# EXERCISE GOAL
Output every entry exactly as written, skipping any pictures.

[Dataset excerpts]
● ● ●

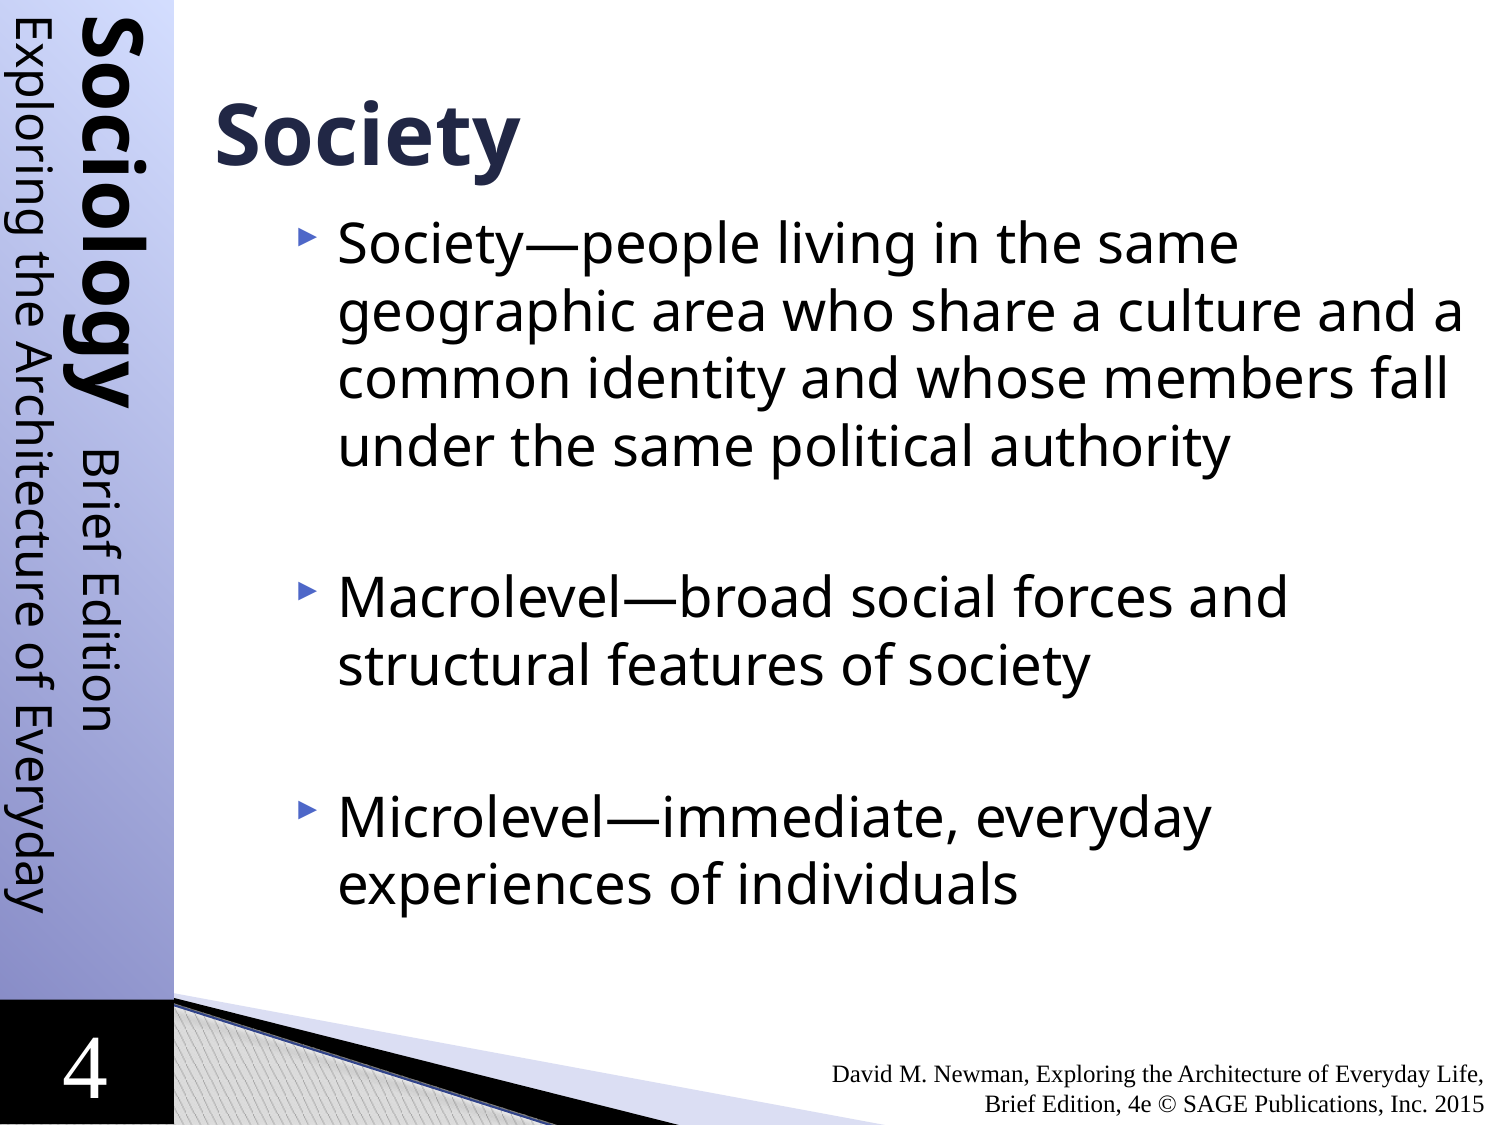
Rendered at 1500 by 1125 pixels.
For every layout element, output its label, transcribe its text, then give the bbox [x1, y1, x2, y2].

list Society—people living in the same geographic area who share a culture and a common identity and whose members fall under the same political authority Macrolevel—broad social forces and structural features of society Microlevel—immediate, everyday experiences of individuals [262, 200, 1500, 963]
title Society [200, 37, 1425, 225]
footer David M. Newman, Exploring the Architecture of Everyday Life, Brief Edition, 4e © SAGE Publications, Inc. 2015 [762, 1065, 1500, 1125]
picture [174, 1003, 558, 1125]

● ● ●

# EXPECTED ANSWER
Rendered at 1500 by 1125 pixels.
For every layout element, output its label, transcribe its text, then give the bbox [x1, y1, x2, y2].

list Society—people living in the same geographic area who share a culture and a common identity and whose members fall under the same political authority Macrolevel—broad social forces and structural features of society Microlevel—immediate, everyday experiences of individuals [262, 200, 1500, 963]
title Society [200, 37, 1425, 225]
footer David M. Newman, Exploring the Architecture of Everyday Life, Brief Edition, 4e © SAGE Publications, Inc. 2015 [762, 1065, 1500, 1125]
picture [174, 1003, 558, 1125]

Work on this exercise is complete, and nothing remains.